We must examine the motives of these vociferous groups (other victims groups are less perverse in their effects). Mothers against Murder, Victims Voice, anything connected to Norman Brennan... They are not concerned with Justice as an abstract ideal, an improvement in the overall good that exists in society. That would be positive and to be contended. Rather, they are fuelled by personal pain, stoking the fires of their own hate and vengeance.

That they should feel such anger is only natural. To be victimised and not feel fury at those responsible would be slightly odd. As a personal hell, they are entitled to stew in it.

However, they ask society to translate their personal hate into public policy. They ask that we warp the criminal justice system into a mechanism that makes them happier. This only increases the sum of social misery that comes from crime and is far from being Justice.

Some victims have become a political constituency, one of thousands which attempts to influence policy. This is just the operation of normal pluralist politics; it’s fine by me. But they attempt to claim a special status, wrap themselves in a shroud of pain and claim some great insight into criminal justice that -somehow - flows from their victimhood.

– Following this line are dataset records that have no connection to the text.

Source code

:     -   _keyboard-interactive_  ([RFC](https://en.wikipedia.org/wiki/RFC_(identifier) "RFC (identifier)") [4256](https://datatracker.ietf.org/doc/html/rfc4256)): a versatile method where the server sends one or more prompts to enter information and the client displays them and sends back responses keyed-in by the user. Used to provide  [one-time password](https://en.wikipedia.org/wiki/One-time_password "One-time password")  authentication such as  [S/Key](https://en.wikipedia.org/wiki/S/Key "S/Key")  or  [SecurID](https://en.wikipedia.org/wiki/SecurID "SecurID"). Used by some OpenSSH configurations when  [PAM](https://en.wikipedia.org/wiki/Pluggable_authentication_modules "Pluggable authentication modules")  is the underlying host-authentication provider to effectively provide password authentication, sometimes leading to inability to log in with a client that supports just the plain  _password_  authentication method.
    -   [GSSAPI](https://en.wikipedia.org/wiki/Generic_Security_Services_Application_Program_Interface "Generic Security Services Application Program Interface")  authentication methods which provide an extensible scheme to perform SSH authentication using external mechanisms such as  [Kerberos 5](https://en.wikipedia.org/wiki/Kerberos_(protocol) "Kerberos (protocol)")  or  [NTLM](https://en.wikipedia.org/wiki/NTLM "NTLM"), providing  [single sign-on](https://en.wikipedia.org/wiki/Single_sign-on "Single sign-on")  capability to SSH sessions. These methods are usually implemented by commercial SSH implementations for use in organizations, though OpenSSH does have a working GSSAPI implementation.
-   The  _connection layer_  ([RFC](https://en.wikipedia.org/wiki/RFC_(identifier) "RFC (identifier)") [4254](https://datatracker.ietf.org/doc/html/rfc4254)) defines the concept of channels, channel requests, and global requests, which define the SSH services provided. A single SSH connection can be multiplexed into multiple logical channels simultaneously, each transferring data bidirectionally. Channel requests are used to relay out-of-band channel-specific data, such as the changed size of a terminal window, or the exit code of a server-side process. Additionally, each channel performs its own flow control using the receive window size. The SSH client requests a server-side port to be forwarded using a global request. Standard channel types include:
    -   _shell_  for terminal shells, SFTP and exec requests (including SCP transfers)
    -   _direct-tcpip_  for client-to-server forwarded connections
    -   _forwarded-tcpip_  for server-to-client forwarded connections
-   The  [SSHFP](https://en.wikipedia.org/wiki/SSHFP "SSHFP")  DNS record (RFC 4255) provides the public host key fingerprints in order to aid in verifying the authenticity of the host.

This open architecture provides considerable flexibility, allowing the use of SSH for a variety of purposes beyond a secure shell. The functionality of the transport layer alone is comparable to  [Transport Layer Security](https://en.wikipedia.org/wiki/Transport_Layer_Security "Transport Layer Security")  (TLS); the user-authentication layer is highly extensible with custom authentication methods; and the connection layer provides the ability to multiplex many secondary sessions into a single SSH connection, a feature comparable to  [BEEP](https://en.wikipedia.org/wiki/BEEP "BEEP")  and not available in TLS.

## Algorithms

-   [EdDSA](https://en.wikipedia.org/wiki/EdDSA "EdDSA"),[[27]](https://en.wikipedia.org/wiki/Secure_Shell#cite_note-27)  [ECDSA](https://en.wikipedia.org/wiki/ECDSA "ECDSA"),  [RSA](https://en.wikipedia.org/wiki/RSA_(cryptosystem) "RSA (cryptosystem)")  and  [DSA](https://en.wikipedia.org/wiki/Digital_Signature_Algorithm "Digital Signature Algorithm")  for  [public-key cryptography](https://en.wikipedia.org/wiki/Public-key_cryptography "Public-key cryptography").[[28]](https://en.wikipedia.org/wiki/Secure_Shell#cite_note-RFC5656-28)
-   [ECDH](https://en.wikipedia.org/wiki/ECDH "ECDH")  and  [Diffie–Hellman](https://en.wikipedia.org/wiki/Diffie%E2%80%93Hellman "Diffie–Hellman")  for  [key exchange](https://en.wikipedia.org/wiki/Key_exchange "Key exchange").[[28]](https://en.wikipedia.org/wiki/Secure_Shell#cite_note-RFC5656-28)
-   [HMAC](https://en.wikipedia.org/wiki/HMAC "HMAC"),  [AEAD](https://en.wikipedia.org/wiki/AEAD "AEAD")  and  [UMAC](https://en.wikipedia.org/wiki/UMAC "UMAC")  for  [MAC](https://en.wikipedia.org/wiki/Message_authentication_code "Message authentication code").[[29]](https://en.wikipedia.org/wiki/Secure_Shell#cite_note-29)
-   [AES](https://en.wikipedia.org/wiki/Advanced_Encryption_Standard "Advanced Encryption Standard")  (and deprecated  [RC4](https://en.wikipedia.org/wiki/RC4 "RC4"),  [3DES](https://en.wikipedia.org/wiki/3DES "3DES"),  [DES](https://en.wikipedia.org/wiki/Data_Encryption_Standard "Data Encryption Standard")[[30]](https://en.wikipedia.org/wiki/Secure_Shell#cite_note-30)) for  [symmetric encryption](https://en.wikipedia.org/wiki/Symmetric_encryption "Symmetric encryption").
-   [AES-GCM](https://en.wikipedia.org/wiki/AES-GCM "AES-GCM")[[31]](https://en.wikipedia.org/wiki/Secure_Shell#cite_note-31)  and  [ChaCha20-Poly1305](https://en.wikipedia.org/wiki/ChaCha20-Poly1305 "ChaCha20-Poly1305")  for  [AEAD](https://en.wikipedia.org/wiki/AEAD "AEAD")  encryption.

This is plain silly. Being bashed about doesn't add to your knowledge of crime and justice, any more than being blinded by the sun qualifies you for a degree in astronomy. It may increase the certainty of your views but it doesn't make those views any more


We should not pander to this constituency. We should support them, attempt to heal them, give due regard for the experiences they have suffered. But if we allow them to claim a special political status then society as whole will suffer for acceding to their narrow interests.

Justice belongs to all of us. If we hand it over to victims to shape then as their happiness and hate increases, the Justice that the rest of society looks to will be withered and distorted. We all lose.


  1. I'd have to agree.

    Justice comes in punishing the crime. Involving the victim makes it revenge, not justice.

    'Restorative justice' is not a proper matter for the criminal courts. Like any other matter of any decision by legal authorities between the interests of citizens or private organisations it can only be a matter for civil courts. Criminal cases always have the state, as represented by the crown, as one party.

    There is a reason that our symbolic representation of the abstract concept of justice wears a blindfold.

  2. No rational decisions should be made under the influence of fear. Victims of crimes are as biased as the criminals themselves; hence impartial juries!

  3. "We must examin the motives..." - and yours, pal.

    "...they ask society to translate their personal hate into public policy. They asks that we warp the criminal justics system into a mechanism that makes them happier." - Er, isn't that the point of your blog as well?

    "...attempts to influence policy...claim a special status, wrap themselves in a shroud of pain and claim some great insight into criminal justice..." - are you describing yourself again?

    Your argument comes from the same skewed perception as those of some victim groups - going to prison does not automatically qualify you as an expert on crime and justice either; however, I am more inclined to feel sympathy for the perspective of the victim, after all, they have no choice in the matter, unlike the offender.

    Yeah - victims and offenders need support and healing, but you aren't going to win many friends by victim-bashing. ;o)

    1. A good point well made anonymous. But I must disagree with you when you say "going to prison does not automatically qualify you as an expert on crime and justice either", you're completely right, no it doesn't, but how many experts on crime and justice have been through the penal system themselves and witnessed it first hand? Surely there must be some benefits from having personal experience from the inside rather than speculating at how it is 'supposed to run' or the 'strategies' put in place to improve the system.

      Also, if you take a little look to the right of your screen you will find Ben's bio, part of which reads "Ben chose to educate himself from a schoolboy level to having both undergraduate and post graduate degrees. He is currently one of very few prisoners in Britain ever to attempt a Doctorate. Ben's speciality is non-violent action and the Human Needs Theory. Now on Life Licence, I am forging a career as a CJ policy consultant". I now ask you, to withdraw your proposal that Ben doesn't know what he is talking about, he certainly knows a lot more than myself, and probably more than a lot of people who read his blog.

      I am often the first person to uphold the right of us each having our own opinions, as different as they may be, but when these opinions are ill advised and do not take into account the facts I begin to have a problem.